## What you should do
Search each line below for "linejoin", then return the lines where it appears.

::: Extracted records :::

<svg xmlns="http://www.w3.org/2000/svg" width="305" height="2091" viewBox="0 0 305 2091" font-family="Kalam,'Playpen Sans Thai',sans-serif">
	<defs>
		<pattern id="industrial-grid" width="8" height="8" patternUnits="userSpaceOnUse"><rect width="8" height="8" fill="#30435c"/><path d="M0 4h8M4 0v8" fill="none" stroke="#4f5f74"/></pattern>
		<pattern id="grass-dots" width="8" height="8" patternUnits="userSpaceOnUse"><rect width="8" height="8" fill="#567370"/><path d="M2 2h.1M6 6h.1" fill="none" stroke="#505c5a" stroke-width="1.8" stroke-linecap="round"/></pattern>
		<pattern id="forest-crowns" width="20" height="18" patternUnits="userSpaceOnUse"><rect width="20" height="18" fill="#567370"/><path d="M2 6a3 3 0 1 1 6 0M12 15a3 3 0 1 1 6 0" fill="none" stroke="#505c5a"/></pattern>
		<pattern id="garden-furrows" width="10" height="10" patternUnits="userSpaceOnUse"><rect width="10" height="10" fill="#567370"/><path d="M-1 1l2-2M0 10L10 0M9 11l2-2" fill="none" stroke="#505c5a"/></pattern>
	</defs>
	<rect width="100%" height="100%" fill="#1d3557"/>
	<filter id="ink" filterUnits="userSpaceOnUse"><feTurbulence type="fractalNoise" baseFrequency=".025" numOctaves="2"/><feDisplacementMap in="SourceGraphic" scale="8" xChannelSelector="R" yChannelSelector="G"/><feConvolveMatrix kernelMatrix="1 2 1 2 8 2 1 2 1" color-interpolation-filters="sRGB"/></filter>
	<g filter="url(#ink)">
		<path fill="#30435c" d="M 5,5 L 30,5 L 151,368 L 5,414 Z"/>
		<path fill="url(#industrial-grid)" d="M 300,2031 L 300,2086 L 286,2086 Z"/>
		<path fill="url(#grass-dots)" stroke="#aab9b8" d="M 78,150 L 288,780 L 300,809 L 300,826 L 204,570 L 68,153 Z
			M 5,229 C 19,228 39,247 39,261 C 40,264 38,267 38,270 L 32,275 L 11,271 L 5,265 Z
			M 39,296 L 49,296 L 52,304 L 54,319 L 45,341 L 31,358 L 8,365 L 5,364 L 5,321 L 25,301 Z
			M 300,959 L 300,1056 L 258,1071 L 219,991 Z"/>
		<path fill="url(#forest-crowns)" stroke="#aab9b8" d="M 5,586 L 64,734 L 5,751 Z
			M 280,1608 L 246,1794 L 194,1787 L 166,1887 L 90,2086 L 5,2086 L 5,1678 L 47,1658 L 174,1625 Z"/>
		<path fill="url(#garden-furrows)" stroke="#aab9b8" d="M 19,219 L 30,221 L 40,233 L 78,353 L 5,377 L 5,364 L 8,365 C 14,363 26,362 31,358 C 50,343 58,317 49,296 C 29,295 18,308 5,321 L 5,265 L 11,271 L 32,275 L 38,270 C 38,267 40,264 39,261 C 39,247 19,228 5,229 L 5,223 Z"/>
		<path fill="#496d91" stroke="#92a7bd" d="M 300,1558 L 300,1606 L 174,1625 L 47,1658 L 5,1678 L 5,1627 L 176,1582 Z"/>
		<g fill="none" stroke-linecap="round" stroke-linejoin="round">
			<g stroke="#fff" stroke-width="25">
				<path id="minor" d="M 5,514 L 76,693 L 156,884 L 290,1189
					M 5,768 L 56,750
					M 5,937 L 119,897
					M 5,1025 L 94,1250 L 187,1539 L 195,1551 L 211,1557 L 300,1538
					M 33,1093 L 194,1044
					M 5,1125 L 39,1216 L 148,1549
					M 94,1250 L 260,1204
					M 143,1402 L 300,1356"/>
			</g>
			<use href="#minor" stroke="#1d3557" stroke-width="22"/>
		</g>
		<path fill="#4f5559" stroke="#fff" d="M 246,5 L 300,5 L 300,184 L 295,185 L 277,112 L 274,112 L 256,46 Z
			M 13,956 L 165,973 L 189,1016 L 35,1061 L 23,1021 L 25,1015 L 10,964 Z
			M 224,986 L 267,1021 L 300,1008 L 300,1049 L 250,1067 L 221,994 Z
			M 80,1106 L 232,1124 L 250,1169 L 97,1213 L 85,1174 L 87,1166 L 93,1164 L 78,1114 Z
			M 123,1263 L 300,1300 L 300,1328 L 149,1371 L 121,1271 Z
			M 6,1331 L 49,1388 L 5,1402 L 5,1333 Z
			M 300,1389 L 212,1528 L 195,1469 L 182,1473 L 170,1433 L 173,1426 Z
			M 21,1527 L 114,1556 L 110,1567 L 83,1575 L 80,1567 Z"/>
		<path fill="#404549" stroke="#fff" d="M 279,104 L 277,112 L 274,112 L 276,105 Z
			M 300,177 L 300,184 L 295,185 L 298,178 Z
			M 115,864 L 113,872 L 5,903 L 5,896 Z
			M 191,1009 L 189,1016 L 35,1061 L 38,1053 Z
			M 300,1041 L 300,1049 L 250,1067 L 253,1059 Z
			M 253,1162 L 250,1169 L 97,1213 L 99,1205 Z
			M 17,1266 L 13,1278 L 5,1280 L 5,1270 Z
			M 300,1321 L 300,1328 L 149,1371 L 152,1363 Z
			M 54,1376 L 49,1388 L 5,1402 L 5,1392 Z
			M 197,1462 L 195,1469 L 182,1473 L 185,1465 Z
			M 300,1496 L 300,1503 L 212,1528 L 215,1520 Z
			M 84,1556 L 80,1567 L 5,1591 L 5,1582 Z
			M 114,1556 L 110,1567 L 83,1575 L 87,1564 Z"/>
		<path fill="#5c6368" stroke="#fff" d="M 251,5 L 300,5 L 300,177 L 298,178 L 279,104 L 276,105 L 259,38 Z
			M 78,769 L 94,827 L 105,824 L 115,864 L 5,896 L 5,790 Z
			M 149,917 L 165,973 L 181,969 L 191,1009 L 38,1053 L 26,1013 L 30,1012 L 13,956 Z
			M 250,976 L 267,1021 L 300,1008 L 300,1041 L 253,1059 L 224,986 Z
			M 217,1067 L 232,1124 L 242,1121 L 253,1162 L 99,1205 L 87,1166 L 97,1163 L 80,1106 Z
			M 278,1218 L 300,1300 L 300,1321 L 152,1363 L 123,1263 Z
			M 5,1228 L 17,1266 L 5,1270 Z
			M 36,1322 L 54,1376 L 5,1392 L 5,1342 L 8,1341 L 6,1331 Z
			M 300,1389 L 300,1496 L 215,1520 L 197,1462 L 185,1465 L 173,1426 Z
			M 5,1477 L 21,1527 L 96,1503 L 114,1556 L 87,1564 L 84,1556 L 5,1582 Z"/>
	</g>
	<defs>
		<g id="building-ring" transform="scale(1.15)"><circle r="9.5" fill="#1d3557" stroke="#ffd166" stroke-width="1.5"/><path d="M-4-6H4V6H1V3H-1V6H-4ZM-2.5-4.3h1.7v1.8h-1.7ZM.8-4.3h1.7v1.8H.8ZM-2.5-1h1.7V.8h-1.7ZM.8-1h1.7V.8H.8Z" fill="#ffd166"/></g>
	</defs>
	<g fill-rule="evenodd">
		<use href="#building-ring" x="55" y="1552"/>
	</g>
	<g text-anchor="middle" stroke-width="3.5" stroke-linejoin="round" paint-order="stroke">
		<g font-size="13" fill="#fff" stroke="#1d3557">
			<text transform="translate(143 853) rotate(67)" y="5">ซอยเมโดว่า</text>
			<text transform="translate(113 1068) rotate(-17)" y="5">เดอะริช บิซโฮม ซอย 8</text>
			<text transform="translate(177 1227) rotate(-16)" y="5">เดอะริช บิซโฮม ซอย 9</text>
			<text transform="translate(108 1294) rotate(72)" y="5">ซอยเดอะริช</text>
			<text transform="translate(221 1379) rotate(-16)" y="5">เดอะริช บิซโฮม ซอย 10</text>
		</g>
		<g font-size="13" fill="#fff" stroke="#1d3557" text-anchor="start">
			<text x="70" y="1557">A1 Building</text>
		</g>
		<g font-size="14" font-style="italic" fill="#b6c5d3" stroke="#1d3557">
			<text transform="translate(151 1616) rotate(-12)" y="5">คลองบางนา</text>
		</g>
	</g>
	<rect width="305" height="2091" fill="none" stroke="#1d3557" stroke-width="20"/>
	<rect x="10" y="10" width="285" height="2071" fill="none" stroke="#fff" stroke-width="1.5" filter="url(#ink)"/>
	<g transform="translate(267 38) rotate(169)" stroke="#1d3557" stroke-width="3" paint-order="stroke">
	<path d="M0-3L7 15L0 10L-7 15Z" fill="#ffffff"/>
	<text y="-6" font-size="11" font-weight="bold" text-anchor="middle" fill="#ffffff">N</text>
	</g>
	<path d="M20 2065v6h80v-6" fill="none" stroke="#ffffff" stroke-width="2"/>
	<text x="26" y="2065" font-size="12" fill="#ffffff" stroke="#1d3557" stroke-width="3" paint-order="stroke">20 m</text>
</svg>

:::
::: Extracted records :::

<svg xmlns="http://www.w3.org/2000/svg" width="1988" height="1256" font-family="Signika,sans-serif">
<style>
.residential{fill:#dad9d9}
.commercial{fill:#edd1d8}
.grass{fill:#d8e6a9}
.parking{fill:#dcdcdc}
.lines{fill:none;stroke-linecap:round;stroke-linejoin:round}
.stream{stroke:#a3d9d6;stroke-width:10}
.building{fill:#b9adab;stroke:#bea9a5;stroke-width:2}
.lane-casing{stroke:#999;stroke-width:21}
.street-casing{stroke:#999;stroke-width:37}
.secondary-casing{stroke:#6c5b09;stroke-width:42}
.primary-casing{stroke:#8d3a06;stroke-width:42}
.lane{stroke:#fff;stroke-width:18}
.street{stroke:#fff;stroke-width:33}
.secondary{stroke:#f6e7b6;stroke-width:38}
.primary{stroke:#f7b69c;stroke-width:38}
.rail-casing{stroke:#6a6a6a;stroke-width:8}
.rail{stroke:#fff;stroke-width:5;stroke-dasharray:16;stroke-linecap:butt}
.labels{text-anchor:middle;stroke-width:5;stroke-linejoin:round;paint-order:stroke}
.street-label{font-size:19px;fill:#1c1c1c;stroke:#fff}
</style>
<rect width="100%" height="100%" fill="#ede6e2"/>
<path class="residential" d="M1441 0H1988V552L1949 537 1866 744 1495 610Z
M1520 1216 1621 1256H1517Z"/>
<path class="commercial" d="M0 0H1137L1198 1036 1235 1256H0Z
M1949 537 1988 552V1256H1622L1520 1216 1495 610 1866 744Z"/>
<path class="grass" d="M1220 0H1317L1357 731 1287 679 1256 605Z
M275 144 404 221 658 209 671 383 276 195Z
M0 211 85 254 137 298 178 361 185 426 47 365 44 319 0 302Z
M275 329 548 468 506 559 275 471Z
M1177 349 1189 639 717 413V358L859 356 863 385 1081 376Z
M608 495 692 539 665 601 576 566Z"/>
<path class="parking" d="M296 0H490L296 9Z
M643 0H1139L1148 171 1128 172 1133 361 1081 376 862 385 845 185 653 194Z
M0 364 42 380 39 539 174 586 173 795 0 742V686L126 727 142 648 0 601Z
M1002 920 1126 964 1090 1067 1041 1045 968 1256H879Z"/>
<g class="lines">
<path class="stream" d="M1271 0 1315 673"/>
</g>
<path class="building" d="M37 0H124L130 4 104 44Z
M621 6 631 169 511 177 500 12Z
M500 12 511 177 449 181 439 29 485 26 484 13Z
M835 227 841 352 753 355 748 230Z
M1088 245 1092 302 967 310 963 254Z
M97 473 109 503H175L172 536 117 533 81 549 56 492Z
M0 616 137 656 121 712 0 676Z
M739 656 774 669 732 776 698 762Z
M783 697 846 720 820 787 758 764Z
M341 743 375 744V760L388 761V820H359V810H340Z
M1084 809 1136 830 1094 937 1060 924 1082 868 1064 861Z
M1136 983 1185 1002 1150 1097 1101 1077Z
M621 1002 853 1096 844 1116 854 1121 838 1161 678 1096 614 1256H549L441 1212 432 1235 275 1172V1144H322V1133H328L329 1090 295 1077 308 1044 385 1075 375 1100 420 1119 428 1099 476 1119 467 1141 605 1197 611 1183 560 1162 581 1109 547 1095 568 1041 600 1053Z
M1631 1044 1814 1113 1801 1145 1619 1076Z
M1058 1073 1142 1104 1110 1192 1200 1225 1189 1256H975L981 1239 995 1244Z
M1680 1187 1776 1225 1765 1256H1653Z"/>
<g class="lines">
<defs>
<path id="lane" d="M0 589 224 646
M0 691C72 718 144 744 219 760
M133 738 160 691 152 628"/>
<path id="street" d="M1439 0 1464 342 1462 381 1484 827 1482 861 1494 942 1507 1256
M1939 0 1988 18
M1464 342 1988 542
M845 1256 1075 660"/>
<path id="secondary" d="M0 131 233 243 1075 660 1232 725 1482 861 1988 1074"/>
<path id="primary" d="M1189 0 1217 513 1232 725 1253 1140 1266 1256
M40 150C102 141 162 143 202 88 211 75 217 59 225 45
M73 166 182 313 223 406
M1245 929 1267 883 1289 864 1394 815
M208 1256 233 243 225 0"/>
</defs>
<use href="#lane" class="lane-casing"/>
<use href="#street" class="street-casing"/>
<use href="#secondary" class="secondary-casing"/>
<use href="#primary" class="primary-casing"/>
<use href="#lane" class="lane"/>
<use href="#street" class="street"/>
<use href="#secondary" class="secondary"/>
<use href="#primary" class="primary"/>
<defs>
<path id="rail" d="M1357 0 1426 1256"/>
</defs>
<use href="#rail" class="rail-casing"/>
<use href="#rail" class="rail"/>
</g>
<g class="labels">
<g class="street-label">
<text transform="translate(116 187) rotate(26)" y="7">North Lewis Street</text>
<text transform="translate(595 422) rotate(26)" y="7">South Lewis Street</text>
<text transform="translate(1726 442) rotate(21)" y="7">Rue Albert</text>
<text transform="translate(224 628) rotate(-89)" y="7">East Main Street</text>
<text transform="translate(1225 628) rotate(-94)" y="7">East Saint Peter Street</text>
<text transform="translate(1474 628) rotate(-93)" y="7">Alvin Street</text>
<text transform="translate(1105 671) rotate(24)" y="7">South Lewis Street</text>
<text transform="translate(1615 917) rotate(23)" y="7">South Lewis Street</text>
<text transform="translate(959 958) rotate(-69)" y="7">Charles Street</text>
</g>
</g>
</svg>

:::

## Solution to the exercise
		<g fill="none" stroke-linecap="round" stroke-linejoin="round">
	<g text-anchor="middle" stroke-width="3.5" stroke-linejoin="round" paint-order="stroke">
.lines{fill:none;stroke-linecap:round;stroke-linejoin:round}
.labels{text-anchor:middle;stroke-width:5;stroke-linejoin:round;paint-order:stroke}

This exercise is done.